▶ O QUE SE PEDE
Responda com base no texto sobre literatura de viagens:
(a) Quem é o autor preferido de quem escreve, dentro da literatura de viagens?
(b) Qual é o livro de Miguel Sousa Tavares de que diz gostar?
(c) Quais são os dois motivos dados para gostar desse livro?

▶ EXCERTO DO TEXTO
☆ ☆ ☆

28.9.06

Leituras: O Sul De Miguel Sousa Tavares

Gosto mesmo muito de literatura de viagens. Júlio Verne, claro, é o meu preferido, mas também tenho alguma bibliografia de viagens diversificada, desde diários de Cristóvão Colombo, Daniel Dafoe, etc. Uma viagem, seja ela de que tipo fôr, quando bem contada e superiormente escrita, consegue ser melhor do que a viagem em si e até transcendê-la.
O que é uma linha de combóio, um autocarro ou um barco comparado à descrição literária dos mesmos? O que é a paisagem em si comparada ao que so pode escrever e sentir por causa do que se escreve dela?
A literatura de viagens é um género literário fascinante, capaz de fazer o próprio leitor viajar, sonhar, imaginar, sentir, etc.
Gosto de Sul: Viagens de Miguel Sousa Tavares. Por dois motivos. Não só o livro é fascinante e está bem escrito como também só gosto de viajar para o sul. Sempre para Sul.

☆ ☆ ☆

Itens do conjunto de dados
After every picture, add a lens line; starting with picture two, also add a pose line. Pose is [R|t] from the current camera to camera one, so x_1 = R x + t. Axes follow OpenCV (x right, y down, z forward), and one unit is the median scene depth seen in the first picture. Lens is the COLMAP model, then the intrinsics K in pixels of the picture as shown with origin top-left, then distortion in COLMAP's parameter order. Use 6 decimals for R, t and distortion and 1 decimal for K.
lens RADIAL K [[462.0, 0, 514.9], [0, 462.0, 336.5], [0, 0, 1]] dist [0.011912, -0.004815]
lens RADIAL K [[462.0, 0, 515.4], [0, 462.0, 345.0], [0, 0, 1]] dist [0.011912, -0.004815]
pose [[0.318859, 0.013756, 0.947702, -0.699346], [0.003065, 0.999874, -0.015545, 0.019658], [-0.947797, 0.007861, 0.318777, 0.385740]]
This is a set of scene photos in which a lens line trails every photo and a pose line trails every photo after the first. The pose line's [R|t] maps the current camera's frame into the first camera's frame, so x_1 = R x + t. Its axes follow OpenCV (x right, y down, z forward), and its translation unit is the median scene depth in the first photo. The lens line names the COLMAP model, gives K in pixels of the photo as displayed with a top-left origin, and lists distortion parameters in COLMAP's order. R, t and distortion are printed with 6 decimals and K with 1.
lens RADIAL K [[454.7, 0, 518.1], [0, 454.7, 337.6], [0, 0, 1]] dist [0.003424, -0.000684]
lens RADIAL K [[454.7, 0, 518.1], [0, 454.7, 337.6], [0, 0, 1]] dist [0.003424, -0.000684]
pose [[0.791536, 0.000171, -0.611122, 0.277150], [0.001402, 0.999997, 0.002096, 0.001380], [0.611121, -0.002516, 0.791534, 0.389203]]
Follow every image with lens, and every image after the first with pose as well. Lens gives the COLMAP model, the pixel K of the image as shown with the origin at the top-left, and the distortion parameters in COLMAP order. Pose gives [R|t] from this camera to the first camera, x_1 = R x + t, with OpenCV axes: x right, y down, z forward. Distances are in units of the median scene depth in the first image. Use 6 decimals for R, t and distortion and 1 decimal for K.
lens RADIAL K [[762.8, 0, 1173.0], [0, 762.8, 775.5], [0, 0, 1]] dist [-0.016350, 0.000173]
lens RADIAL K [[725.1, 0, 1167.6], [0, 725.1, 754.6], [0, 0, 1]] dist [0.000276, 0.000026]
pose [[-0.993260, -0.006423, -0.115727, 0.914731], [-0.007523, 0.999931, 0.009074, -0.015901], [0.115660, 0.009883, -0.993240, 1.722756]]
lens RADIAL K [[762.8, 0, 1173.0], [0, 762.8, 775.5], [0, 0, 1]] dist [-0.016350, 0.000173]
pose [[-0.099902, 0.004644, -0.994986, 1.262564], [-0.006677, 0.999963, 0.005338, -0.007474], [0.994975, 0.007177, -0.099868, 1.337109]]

☆ ☆ ☆

▶ RESULTADO DA TAREFA
(a) Júlio Verne.
(b) Sul: Viagens.
(c) O livro é fascinante e está bem escrito, e quem escreve só gosta de viajar para o sul.